The question often posed by family members caught up with me this morning: "Is your collection done?" A fair question, but not one I have an easy answer for.

My collection of RR denarii started with a fourree denarius of L. Piso Frugi from the Social Wars that led to Rome granting citizenship to the Italians and dominating the Italian peninsula. It is a coin that I no longer own, that initiated my interest in Roman republican denarii more than 40 years ago. Eventually the focus moved to "Coins related to the time of Lucius Cornelius Sulla" and hence the title of this blog.


While this is true, the reality is that the path hasn't been linear and looking at the coins that I own, even I can't declare this focus as obvious. Mostly I have purchased coins that I find historically interesting and/or aesthetically pleasing, gravitating toward the 1st century BC. Connections to Sulla during this period are hard to avoid given Rome's influence on the western world of the time and Sulla's influence and impact on the politics and history of the Roman republic.

Is the collection complete? Where are the boundaries? Perhaps I could define some...

- a coin from each Crawford series between the first and last year of Sulla as consul or dictator. By this measure I am fairly close to complete, however there is at least one coin that I cannot expect to own: Crawford 358, known by only one example that probably depicts L. Cornelius Sulla in triumph from ~81 BC:


Not my coin, see: Campana, A. (2019). IL DENARIO DI LATERENSES (RRC 358/1). Monete Antiche, 104.


Even excluding this unique coin, I am still missing several Crawford numbers that are more common and then there are coins that seem relevant that would not fit this category - such as the Athenian New Style Tetradrachm issued by Sulla or the denarii of his son Faustus Cornelius Sulla. And what of the coins of Mithridates, rival to Sulla in the First Mithridatic War? And what of the many variants and other denominations and control marks, and coins of different styles, and the Parthians, encountered first in a diplomatic mission led by Sulla, or the American revolutionaries who were inspired by Rome's history and saw cautionary examples in the end of the republic to which Sulla was a key contributor... can there be any such thing as "done"?


In a book published by Spink in 1903: Roman Coins, Elementary Manual by Francesco Gnecchi, translated by Alfred Watson Hands, Gnecchi writes:


"Among a hundred individuals who begin to collect one can count on ninety at least setting to work on a general collection, and that because nearly all are ignorant of the vastness of the material before them."


I have to admit that I am forming a general collection with a focus on the first century BC, centered on the life of Sulla an the Roman republic, but the collection has and will likely continue to wander far from there.
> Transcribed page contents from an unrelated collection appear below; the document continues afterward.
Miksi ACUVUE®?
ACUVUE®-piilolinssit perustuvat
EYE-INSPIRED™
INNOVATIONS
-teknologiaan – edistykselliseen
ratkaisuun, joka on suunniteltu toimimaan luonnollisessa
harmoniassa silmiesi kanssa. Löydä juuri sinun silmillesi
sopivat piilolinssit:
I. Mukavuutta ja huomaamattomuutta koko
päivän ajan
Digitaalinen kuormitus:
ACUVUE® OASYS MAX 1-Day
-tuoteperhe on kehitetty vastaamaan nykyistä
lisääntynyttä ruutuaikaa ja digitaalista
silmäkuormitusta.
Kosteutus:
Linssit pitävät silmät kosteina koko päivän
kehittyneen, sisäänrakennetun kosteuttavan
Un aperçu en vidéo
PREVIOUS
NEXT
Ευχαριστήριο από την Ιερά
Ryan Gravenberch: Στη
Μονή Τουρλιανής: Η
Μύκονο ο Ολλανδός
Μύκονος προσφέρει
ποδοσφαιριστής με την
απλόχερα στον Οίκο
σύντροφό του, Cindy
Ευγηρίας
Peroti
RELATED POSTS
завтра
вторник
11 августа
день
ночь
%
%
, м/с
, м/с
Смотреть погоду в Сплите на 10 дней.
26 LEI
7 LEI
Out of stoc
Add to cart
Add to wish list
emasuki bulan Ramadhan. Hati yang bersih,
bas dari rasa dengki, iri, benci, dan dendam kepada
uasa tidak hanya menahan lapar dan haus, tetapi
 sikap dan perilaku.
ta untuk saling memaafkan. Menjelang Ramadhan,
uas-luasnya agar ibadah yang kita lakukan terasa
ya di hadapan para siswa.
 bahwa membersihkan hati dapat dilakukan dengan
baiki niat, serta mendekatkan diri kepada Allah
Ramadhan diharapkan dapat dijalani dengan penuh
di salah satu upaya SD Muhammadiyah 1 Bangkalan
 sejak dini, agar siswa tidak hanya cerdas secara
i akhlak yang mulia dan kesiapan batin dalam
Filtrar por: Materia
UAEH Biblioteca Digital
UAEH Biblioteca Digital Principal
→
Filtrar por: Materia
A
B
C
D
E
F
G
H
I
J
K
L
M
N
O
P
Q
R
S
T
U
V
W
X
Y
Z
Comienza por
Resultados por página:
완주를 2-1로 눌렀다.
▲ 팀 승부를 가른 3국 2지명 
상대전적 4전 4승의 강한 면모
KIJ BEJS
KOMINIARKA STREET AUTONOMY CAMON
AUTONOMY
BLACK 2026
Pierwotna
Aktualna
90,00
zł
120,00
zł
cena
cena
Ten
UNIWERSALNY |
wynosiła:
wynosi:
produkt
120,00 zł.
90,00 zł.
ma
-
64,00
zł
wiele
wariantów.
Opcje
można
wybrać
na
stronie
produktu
Today, certainly aware of the vastness of the material, I am content with an incomplete (never complete?), but carefully chosen selection. For coins that are all uniquely struck by hand perhaps there is no other choice.


A recent addition was a beautiful example from the son of L. Piso Frugi who's coin was imitated by my first Roman Republican denarius.

C. Calpurnius L.f. Frugi, 61 BC, Denarius, Rome

Obv: Laureate head of Apollo to right; behind, standing eagle behind

Rev: C PISO L F FRVGI Horseman galloping right, winged, not wearing a hat, carrying nothing, with scorpion behind

Ref: Babelon (Calpurnia) 24. Crawford 408/1b. RBW, 319 in Hersh's 1976 catalogue of die combinations which is Obverse die 4 with Reverse die 10007 from Hersh C. (1976). A Study of the Coinage of the Moneyer C. Calpurnius Piso L. F. Frugi. The Numismatic Chronicle (1966-),16 (136), 7-63.


For now my collection is not complete, but it is satisfying with many examples of the coins from the period of history that I find both fascinating and vast enough to keep me entertained.